- DOCUMENT EXTRACT -
* * * * * * * * *
We also need the elements to appear in order along the fault strike

 Since the sections provided in UCERF3 come organized in alphabetical order by section name, this produces discontinuities in element IDs when stepping along a fault in the strike direction. Also the strike is not continuous within a fault, and can flip 180 degrees from section to section within a fault. Furthermore, since the element numbering increases "down" each fault with increasing depth, we cannot simply detect an incorrect element ordering and reverse it since the reversed ordering would increase "up" the fault with decreasing depth. The figure below illustrates a typical case of problematic element ordering and the corrected version.

If we cannot reverse the element ordering, what can we do? In order to change the element numbering along strike while preserving the element ordering convention (also used by Virtual Quake) of increasing element IDs with depth, we can just reorder each column of elements. We can use the provided, though incorrect, variable called "distance along strike" (or "DAS") that is specified for every vertex and hence every element. Even though we know the elements are out of order and hence the distance along strike values are out of order, they are still constant with respect to each column as shown in the figure above.
  As such I use the prescribed DAS values as the index for each column of elements and build a dictionary of all element IDs in each DAS column. I then compute the strike angle of the line segment connecting the minimum and maximum element ID in each section and determine if the elements are reversed by comparing this to the correct strike angle. If the section has elements out of order, I iterate over the dictionary of elements indexed by DAS and reverse the order of the columns of elements in the section. It is then straightforward to use the DAS index, the number of elements per column (observed to be constant within sections) and the minimum element ID in each section to re-index the element IDs within the section. Then one final iteration the new element IDs in order to set the correct DAS values for each element's vertices, utilizing the lengths of the elements computed from vertex locations.
 All of this is done by elements.py, which finds that 1076 of the 2606 (41.3%) UCERF3 fault sections have elements indexed in the opposite order of the strike direction.

Last and most importantly, the vertex ordering within the elements must align with the strike

  During a Virtual Quake simulation, we compute the slip direction for a fault element using the vector between its first and third vertex (the ones at the top of the square). This slip direction goes into Greens function matrix calculations which set the stress interactions for the simulation. If the vertex ordering does not match the true strike direction for the fault, the fault elements will slip in the wrong direction and we will not properly model stress interactions.
* * * * * * * * *
- STUDY MATERIAL -
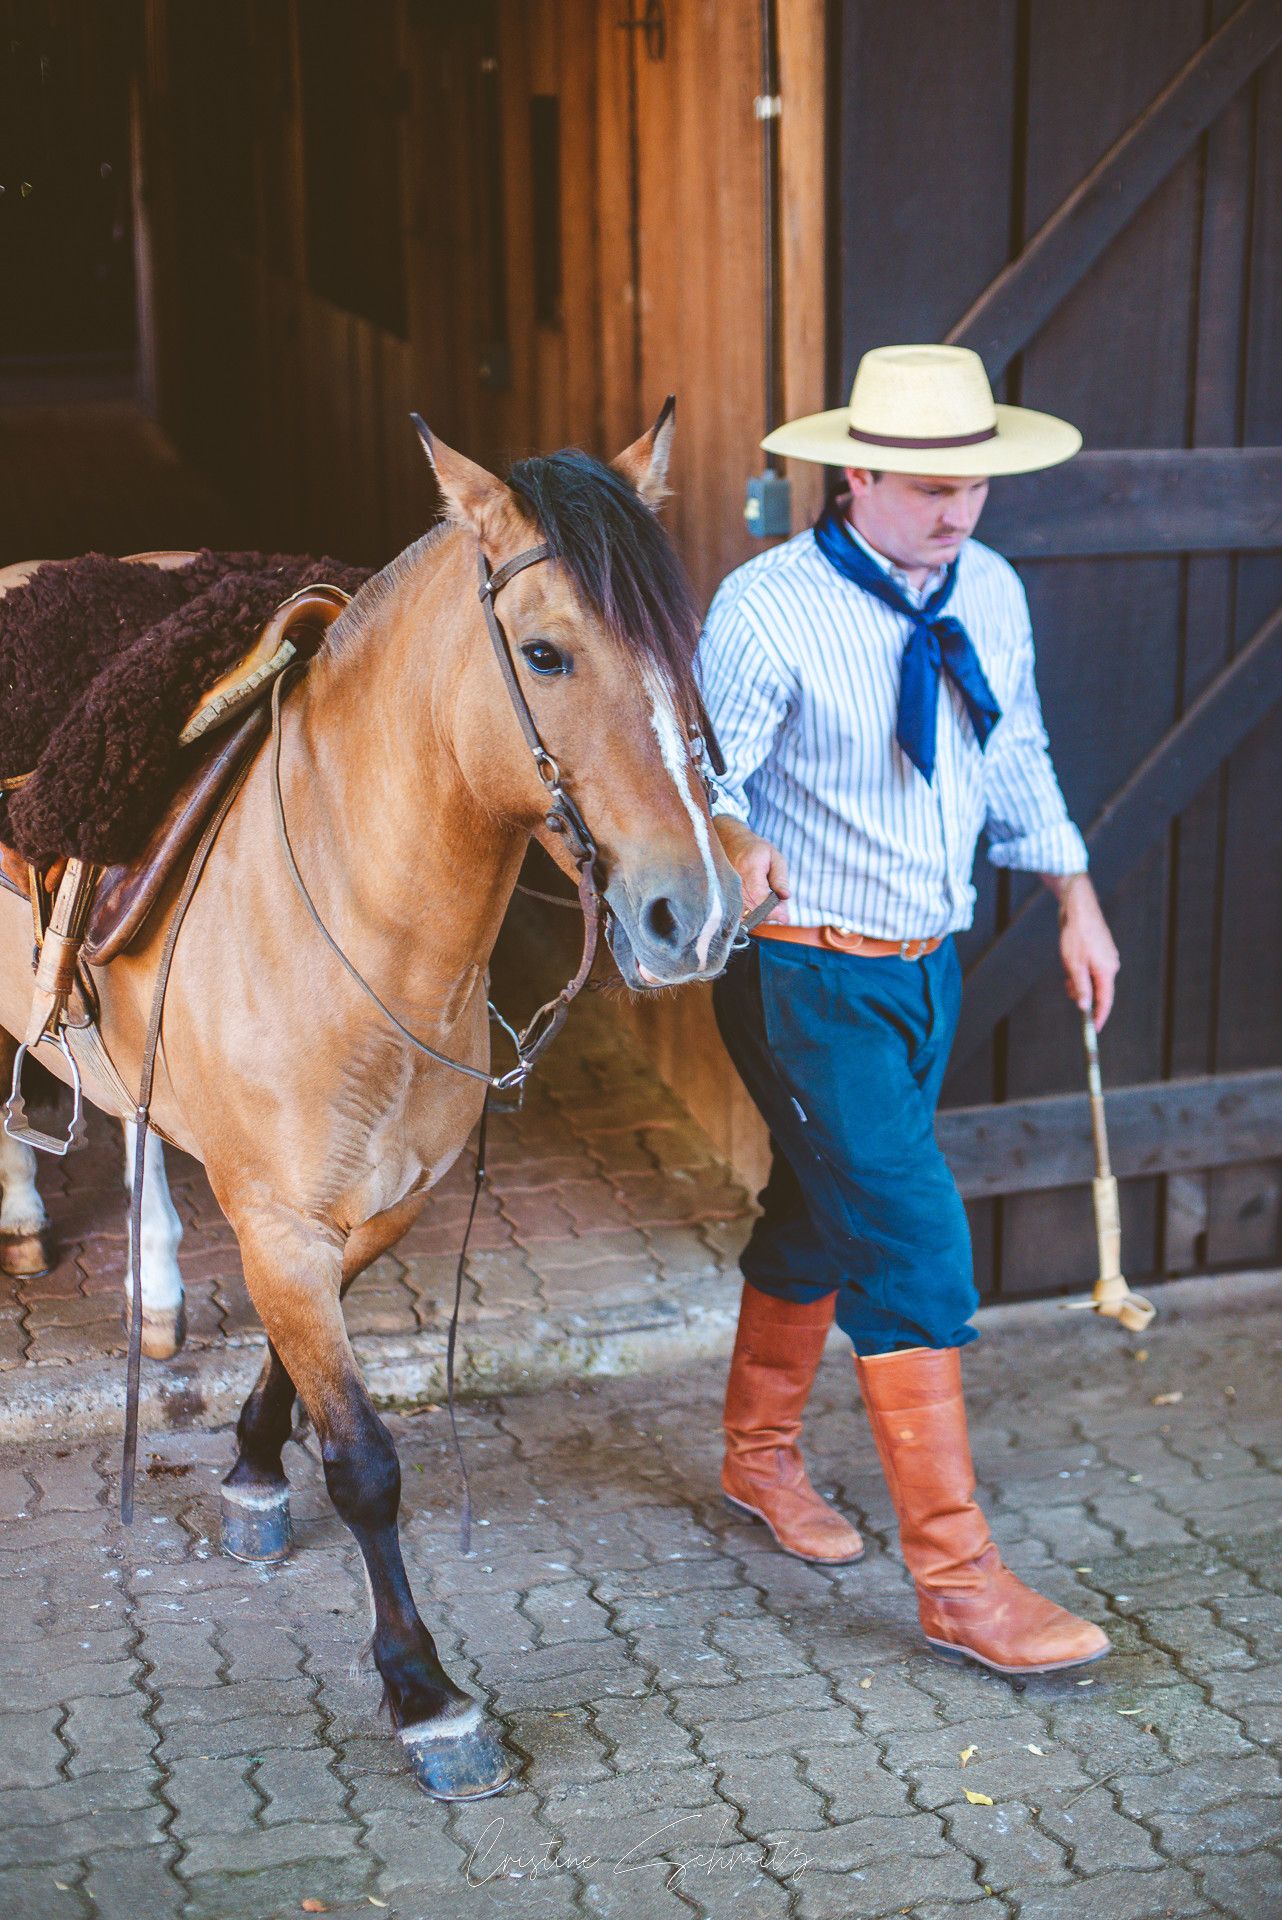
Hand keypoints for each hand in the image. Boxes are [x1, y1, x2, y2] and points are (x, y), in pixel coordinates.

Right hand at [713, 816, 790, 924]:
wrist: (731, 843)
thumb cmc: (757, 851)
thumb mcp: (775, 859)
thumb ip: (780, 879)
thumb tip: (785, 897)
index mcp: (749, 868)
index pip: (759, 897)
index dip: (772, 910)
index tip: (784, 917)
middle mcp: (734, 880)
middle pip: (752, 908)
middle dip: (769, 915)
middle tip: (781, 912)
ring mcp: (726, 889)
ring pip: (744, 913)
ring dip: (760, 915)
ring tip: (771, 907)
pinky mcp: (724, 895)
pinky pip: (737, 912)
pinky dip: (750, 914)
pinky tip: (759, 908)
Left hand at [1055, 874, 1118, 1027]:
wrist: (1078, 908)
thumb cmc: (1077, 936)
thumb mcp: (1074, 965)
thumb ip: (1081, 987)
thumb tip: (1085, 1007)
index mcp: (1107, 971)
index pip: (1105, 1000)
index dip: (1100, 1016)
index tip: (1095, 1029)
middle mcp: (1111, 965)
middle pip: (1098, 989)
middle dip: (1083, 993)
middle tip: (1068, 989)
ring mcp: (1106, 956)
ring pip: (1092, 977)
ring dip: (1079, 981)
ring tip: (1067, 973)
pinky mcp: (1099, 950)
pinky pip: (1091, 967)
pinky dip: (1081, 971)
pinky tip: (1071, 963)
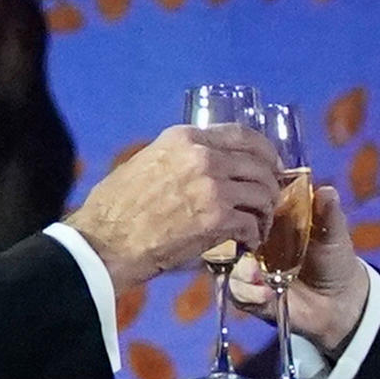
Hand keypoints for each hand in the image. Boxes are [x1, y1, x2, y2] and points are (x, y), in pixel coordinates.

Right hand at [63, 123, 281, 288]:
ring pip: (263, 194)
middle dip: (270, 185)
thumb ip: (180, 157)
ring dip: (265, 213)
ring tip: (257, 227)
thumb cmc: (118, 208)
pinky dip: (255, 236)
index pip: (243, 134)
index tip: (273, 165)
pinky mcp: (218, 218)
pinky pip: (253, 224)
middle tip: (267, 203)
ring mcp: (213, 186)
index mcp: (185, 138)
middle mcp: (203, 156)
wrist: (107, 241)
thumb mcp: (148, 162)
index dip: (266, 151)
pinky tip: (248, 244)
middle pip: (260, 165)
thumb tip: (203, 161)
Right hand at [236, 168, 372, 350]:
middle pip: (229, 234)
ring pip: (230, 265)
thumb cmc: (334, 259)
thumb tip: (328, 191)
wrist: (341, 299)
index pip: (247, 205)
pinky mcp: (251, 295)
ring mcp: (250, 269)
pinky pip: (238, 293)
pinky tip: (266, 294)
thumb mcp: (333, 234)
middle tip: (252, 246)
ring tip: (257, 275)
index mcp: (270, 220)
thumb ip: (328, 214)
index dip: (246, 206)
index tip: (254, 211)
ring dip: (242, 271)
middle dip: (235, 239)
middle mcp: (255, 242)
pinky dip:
* * * * * * * * *
- PROBLEMS TO WORK ON -
[1] Answer from the text on UCERF3 fault elements:
(a) In what order are the UCERF3 sections organized when provided?
(b) How many UCERF3 fault sections have elements indexed opposite to the strike direction?
(c) Which vertices are used to compute a fault element's slip direction in a Virtual Quake simulation?
[2] Print the part of the text on UCERF3 fault elements starting at "All of this" and ending at "model stress interactions.".
[3] Proceed with the text on UCERF3 fault elements from where it stops.
The lines have nothing to do with this work.

- ANSWERS BY ITEM -
[1]
(a) In alphabetical order by section name.
(b) 1076 of the 2606 sections (41.3%).
(c) The first and third vertex, the ones at the top of the square.

[2]
All of this is done by elements.py, which finds that 1076 of the 2606 (41.3%) UCERF3 fault sections have elements indexed in the opposite order of the strike direction.

Last and most importantly, the vertex ordering within the elements must align with the strike

  During a Virtual Quake simulation, we compute the slip direction for a fault element using the vector between its first and third vertex (the ones at the top of the square). This slip direction goes into Greens function matrix calculations which set the stress interactions for the simulation. If the vertex ordering does not match the true strike direction for the fault, the fault elements will slip in the wrong direction and we will not properly model stress interactions.

[3]
  Because we are now operating at the lowest level in our fault model data structure, this index remapping is the simplest. We only need to iterate over the fault elements once and check that the strike computed from the vertex ordering matches the true strikes for the faults. If they do not match, simply switch the ordering of the vertices within the fault element. All of this is done by vertices.py, which finds that 1561 of the 21833 (7.2%) UCERF3 fault elements have vertices indexed in the opposite order of the strike direction. This number will only increase as more accurate strike data can be ingested.

The effect of re-faulting and re-aligning on simulated earthquakes

  After applying the four python scripts to the UCERF3 fault model, I reduce the number of faults from 313 to 256 and reverse the slip direction on 7.2% of the 21833 fault elements (correcting the slip direction for 15 major faults). The fault grouping operation gives us fewer faults with larger surface areas, which allows Virtual Quake to prescribe more displacement given the same stress accumulation per earthquake. These two effects have a noticeable effect on simulated earthquake rates. The plot below shows two 10,000 year simulations of the UCERF3 model before and after fault regrouping and slip realignment. The vertical axis is the number of earthquakes, the horizontal axis is the magnitude. The red boxes are the 95% confidence bounds for the observed earthquake rates in California from 1932 to 2011; hitting more boxes is better. The vertical axis is on a logarithmic scale, so being able to distinguish the two curves means there is a very large difference in the number of earthquakes of a given magnitude. Further improvements to the fault model will make this difference even more apparent, and give us a more physically accurate fault model.